Created in 1937 by President Franklin D. Roosevelt, Willapa Bay National Wildlife Refuge consists of several management units in Washington’s Willapa Bay just north of the mouth of the Columbia River. Leadbetter Point, the northernmost portion of the refuge, is located at the very tip of Long Beach Peninsula, which forms the barrier between the bay and the Pacific. Several more units sit due east from the base of the peninsula, and the Long Island Unit occupies the southern portion of the bay.
Together these units offer 11,000 acres of habitat for a wide array of birds, mammals, terrestrial and intertidal invertebrates, and fish. Roosevelt elk, black-tailed deer, and American black bears are among the larger mammals, while Chinook, chum, coho salmon circulate in the bay along with steelhead, sculpin, and sturgeon. Willapa Bay is well known for the clams that dwell in the vast mud flats that form in the bay. Willapa Bay was originally established to protect bird habitat, and the success of the protection is manifest: eagles, hawks herons, wrens, pelicans, woodpeckers, kingfishers, owls, and countless songbirds are just some of the 200 species that live here. Fourteen endangered species may also be found, including the western snowy plover, the marbled murrelet, and the Oregon silverspot butterfly.
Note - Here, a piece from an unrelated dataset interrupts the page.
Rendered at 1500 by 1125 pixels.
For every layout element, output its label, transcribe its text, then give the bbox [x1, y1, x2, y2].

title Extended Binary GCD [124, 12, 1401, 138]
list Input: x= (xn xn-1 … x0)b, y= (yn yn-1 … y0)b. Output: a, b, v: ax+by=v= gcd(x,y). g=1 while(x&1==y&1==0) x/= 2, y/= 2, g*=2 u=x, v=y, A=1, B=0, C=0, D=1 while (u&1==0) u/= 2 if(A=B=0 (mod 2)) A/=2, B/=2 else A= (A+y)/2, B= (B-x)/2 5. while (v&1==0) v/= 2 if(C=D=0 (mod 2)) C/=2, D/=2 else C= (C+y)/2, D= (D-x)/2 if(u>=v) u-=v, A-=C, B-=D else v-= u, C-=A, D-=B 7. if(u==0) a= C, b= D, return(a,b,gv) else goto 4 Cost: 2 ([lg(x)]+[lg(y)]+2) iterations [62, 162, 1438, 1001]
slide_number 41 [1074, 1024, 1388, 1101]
The Long Island Unit, the largest unit by area, is an easy paddle from the boat launch near the headquarters and visitor center. Twenty first-come, first-served campsites distributed among the island’s five campgrounds mean visitors can enjoy the unusual opportunity to spend the night, or several, in a wildlife refuge. Because Willapa is such a shallow bay, the tidal effect is mesmerizing; it can be enough to find a comfortable vantage point and spend the day watching for wildlife as the landscape changes around you. An old logging road system makes exploring the island’s interior easy, whether you’re interested in a short stroll or a longer exploration of the Don Bonker Cedar Grove or any of the neighboring camps. Alternately, roll up your pants and head out at low tide to gather clams from the public shellfishing areas.
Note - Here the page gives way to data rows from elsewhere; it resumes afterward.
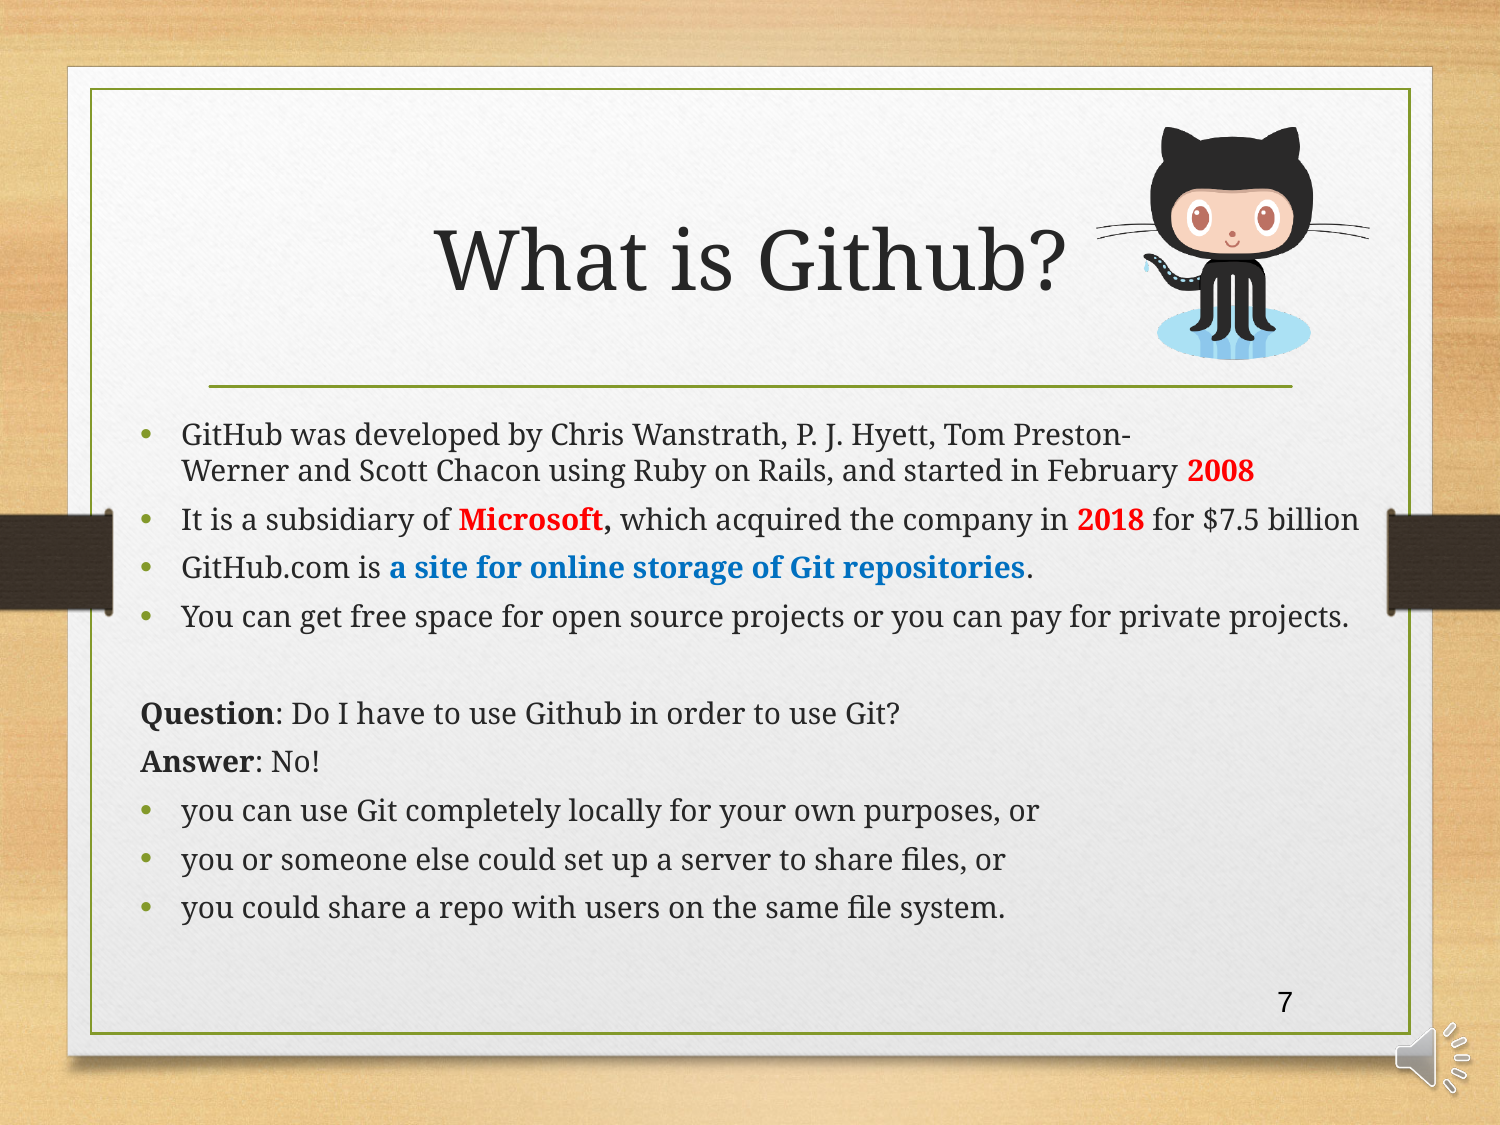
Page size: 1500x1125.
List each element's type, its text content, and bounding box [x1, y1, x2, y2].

picture [0, 0, 1500, 1125]
list GitHub was developed by Chris Wanstrath, P. J. Hyett, Tom Preston-Werner and Scott Chacon using Ruby on Rails, and started in February 2008 It is a subsidiary of Microsoft, which acquired the company in 2018 for $7.5 billion GitHub.com is a site for online storage of Git repositories. You can get free space for open source projects or you can pay for private projects. Question: Do I have to use Github in order to use Git? Answer: No! you can use Git completely locally for your own purposes, or you or someone else could set up a server to share files, or you could share a repo with users on the same file system. [125, 408, 1388, 974]
title What is Github? [192, 150, 1087, 364]
slide_number 7 [1243, 977, 1309, 1024]
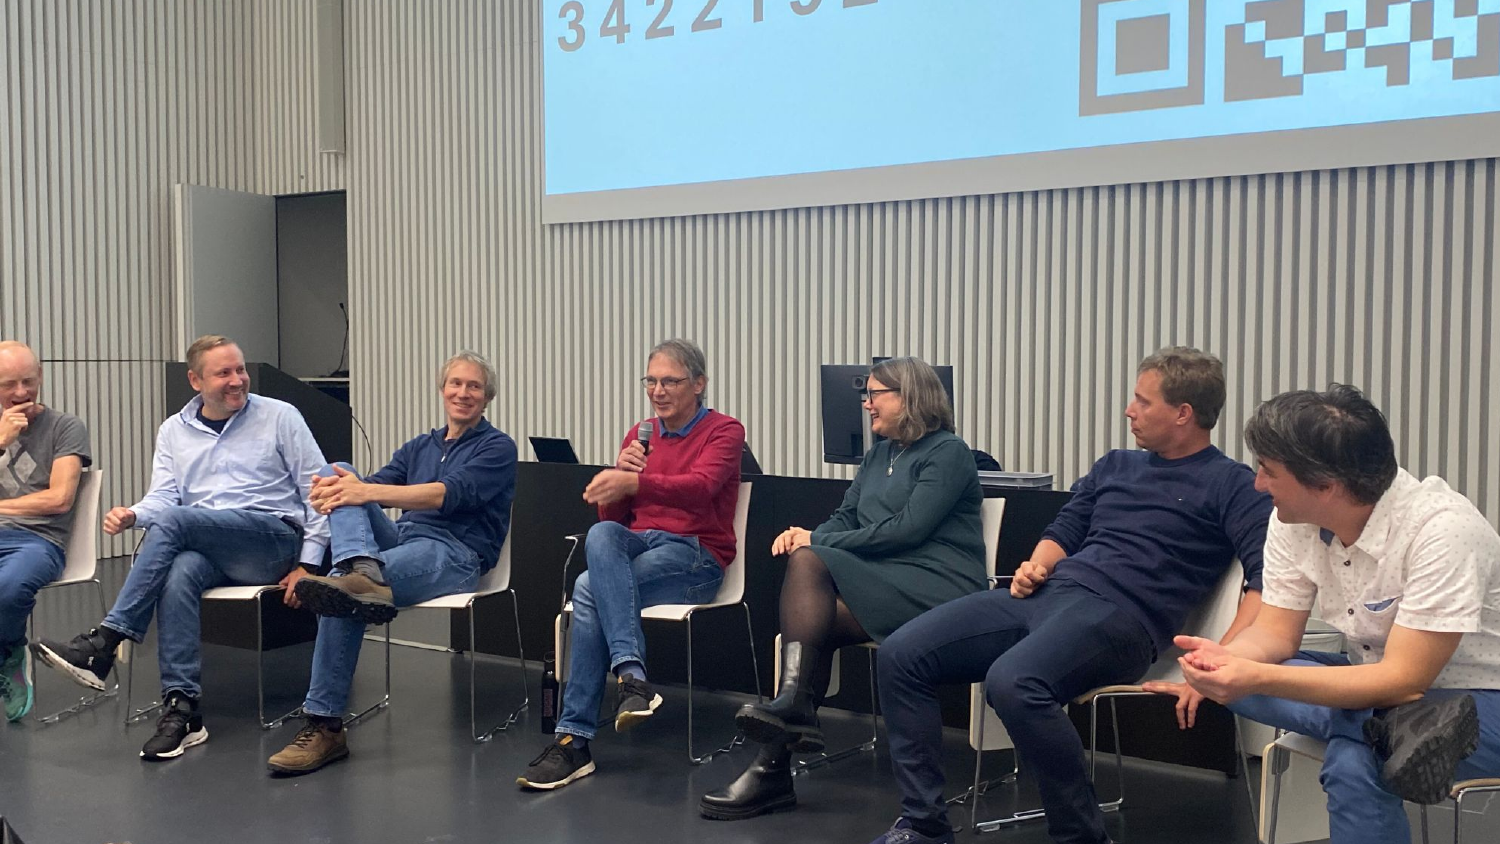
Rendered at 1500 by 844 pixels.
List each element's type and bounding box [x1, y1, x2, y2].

list [0, 0, 1500, 844]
The mud flats that emerge at low tide mean that access to and from the island is best accomplished at or near high tide, though the landing directly across from the boat launch is accessible at all tides. Arriving at other areas on Long Island outside of this timeframe carries the real risk of becoming stranded on the mud flats. Strong winds can be a significant challenge to paddlers as well. It is roughly 2 miles from the boat launch to Pinnacle Rock Campground, closer to 3.5 miles to Smokey Hollow Campground, just under 5 miles to Sand Spit Campground, and just over 5 miles to Lewis Campground on the eastern side of the island.